Portsmouth Hospitals NHS Trust, which runs QA, has two new magnetic resonance imaging scanners, one of which was used for the first time yesterday.

The three-tesla (3T) machine – tesla being the unit of measurement for the strength of a magnetic field – cost £1.1m.

There are only three other hospitals with a 3T scanner in the south east – in Maidstone, Oxford and Bournemouth.

And QA had previously only had two 1.5T MRI scanners.

Lou Herron, deputy superintendent radiographer, said: ‘We’re excited to have this new machine.
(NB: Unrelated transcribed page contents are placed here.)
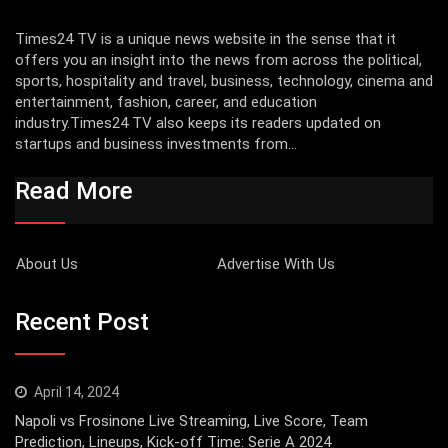
Times24 TV is a unique news website in the sense that it
offers you an insight into the news from across the political,
sports, hospitality and travel, business, technology, cinema and
entertainment, fashion, career, and education
industry.Times24 TV also keeps its readers updated on
startups and business investments from...
Read More
About Us
Advertise With Us
Recent Post
April 14, 2024
Napoli vs Frosinone Live Streaming, Live Score, Team
Prediction, Lineups, Kick-off Time: Serie A 2024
The stronger magnet means we get a better image.

‘This is only one of four in the region, and means it’s of massive benefit to patients in this area.’

The scanners run from 8am to 6pm five days a week, and also runs sessions at the weekends to keep up with demand.
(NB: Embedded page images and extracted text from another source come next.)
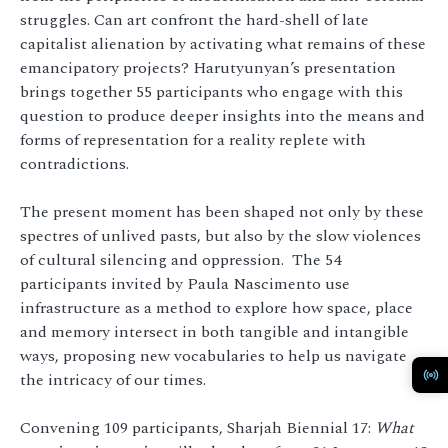
struggles. Can art confront the hard-shell of late
capitalist alienation by activating what remains of these
emancipatory projects? Harutyunyan’s presentation
brings together 55 participants who engage with this
question to produce deeper insights into the means and
forms of representation for a reality replete with
contradictions.
The present moment has been shaped not only by these
spectres of unlived pasts, but also by the slow violences
of cultural silencing and oppression. The 54
participants invited by Paula Nascimento use
infrastructure as a method to explore how space, place
and memory intersect in both tangible and intangible
ways, proposing new vocabularies to help us navigate
the intricacy of our times.
Convening 109 participants, Sharjah Biennial 17:
What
The trust said that around 15,000 MRI scans are carried out a year, with demand rising by 15 per cent.

It is hoped the new 3T machine will be able to scan an extra 5,000 patients,

First in line was 79-year-old Betty Lawrence.

Mrs Lawrence, of Bramdean Drive, Leigh Park, said: ‘I nearly collapsed while I was shopping in Park Parade and my GP referred me to the hospital.

‘I’m very grateful for this equipment.’

MRI is a type of scan that uses strong magnetic fields and radio waves to produce detailed images of the inside of the body, including the brain and spinal cord, bones and joints, internal organs, breasts and heart and blood vessels.

A second 1.5T machine will be brought into the hospital in May this year.